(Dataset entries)
══════════

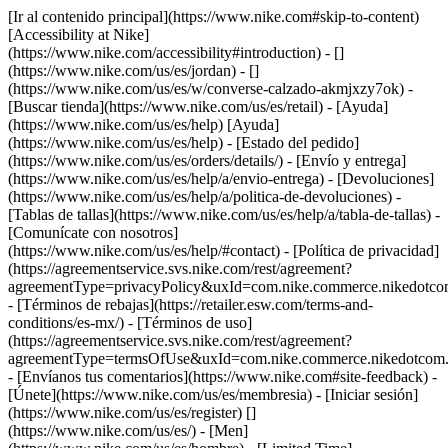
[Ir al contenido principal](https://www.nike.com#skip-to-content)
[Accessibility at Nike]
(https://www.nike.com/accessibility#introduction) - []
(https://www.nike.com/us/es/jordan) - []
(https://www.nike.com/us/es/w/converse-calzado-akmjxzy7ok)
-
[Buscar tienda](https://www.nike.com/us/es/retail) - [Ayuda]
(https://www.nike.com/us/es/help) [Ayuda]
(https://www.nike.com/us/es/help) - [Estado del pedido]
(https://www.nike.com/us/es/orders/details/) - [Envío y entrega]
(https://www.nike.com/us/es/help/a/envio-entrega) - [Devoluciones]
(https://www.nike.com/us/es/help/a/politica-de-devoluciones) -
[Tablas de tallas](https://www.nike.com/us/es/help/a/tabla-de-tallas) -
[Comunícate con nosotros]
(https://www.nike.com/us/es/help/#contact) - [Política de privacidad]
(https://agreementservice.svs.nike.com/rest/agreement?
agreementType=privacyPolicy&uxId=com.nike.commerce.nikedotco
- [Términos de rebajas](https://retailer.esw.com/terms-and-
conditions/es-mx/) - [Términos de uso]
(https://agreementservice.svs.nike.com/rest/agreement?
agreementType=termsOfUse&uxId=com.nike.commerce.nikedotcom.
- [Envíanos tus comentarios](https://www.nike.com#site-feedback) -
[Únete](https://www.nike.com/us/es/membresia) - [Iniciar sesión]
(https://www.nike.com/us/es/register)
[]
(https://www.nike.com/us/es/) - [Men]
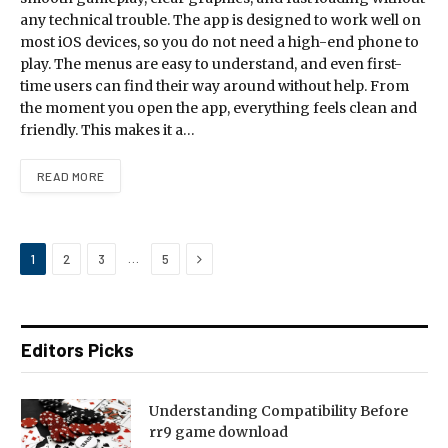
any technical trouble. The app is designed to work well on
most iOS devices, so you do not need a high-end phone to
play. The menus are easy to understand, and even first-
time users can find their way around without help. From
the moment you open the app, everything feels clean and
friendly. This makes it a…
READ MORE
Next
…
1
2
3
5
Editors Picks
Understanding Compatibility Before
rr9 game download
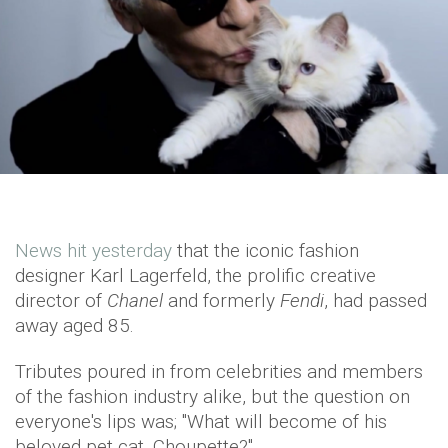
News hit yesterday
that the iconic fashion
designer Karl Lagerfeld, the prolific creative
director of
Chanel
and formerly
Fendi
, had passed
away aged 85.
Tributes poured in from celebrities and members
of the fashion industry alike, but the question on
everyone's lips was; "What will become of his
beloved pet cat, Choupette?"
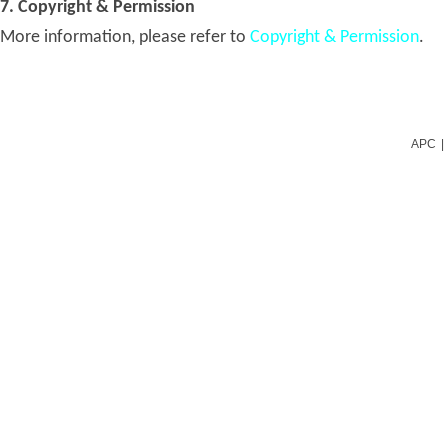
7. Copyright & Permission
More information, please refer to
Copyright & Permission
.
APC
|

══════════

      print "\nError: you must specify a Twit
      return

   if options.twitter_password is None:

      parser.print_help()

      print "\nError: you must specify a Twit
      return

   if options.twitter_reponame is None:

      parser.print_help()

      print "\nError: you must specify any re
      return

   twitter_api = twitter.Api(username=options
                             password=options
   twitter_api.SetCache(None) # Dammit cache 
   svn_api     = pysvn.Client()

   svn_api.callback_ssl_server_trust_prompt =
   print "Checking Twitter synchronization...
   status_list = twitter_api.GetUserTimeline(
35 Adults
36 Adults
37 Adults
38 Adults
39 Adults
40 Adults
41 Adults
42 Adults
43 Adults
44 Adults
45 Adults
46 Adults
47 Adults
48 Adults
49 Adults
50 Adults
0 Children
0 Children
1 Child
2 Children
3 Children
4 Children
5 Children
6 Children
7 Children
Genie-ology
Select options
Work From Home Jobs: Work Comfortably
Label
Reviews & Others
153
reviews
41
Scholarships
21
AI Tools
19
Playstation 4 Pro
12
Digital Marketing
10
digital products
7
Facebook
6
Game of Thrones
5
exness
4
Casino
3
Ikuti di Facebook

══════════

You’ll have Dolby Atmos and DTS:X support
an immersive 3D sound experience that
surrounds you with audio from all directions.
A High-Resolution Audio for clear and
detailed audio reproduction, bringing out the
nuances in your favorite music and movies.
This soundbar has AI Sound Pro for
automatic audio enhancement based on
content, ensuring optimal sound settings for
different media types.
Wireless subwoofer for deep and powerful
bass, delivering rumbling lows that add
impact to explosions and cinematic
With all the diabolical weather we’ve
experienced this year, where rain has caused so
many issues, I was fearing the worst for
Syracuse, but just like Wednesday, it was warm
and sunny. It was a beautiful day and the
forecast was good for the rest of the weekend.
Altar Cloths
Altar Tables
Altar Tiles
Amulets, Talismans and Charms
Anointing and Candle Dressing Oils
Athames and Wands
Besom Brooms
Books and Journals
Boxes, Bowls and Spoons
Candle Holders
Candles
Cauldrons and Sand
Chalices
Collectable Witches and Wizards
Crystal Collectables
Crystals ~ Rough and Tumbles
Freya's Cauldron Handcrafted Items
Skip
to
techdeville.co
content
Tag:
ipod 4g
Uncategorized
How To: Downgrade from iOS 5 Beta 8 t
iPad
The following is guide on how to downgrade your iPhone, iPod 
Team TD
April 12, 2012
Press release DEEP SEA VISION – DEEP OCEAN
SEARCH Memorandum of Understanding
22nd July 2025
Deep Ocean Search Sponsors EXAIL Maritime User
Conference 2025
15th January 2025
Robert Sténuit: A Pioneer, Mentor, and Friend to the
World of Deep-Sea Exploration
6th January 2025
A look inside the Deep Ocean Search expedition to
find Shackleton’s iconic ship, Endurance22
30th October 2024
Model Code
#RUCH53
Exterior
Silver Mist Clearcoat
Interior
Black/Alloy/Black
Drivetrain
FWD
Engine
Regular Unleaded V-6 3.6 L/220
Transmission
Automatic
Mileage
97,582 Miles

══════════

Turn the material into a Markdown table, starting with the line that contains "twitter_api = twitter.Api(username=options" and going on through the line that contains "Ikuti di Facebook". Use the columns No. and Text, give each line its own numbered row, and skip blank lines.

| No. | Text |
|---|---|
| 1 |    twitter_api = twitter.Api(username=options |
| 2 |                              password=options |
| 3 |    twitter_api.SetCache(None) # Dammit cache  |
| 4 |    svn_api     = pysvn.Client() |
| 5 |    svn_api.callback_ssl_server_trust_prompt = |
| 6 |    print "Checking Twitter synchronization... |
| 7 |    status_list = twitter_api.GetUserTimeline( |
| 8 | 35 Adults |
| 9 | 36 Adults |
| 10 | 37 Adults |
| 11 | 38 Adults |
| 12 | 39 Adults |
| 13 | 40 Adults |
| 14 | 41 Adults |
| 15 | 42 Adults |
| 16 | 43 Adults |
| 17 | 44 Adults |
| 18 | 45 Adults |
| 19 | 46 Adults |
| 20 | 47 Adults |
| 21 | 48 Adults |
| 22 | 49 Adults |
| 23 | 50 Adults |
| 24 | 0 Children |
| 25 | 0 Children |
| 26 | 1 Child |
| 27 | 2 Children |
| 28 | 3 Children |
| 29 | 4 Children |
| 30 | 5 Children |
| 31 | 6 Children |
| 32 | 7 Children |
| 33 | Genie-ology |
| 34 | Select options |
| 35 | Work From Home Jobs: Work Comfortably |
| 36 | Label |
| 37 | Reviews & Others |
| 38 | 153 |
| 39 | reviews |
| 40 | 41 |
| 41 | Scholarships |
| 42 | 21 |
| 43 | AI Tools |
| 44 | 19 |
| 45 | Playstation 4 Pro |
| 46 | 12 |
| 47 | Digital Marketing |
| 48 | 10 |
| 49 | digital products |
| 50 | 7 |
| 51 | Facebook |
| 52 | 6 |
| 53 | Game of Thrones |
| 54 | 5 |
| 55 | exness |
| 56 | 4 |
| 57 | Casino |
| 58 | 3 |
| 59 | Ikuti di Facebook |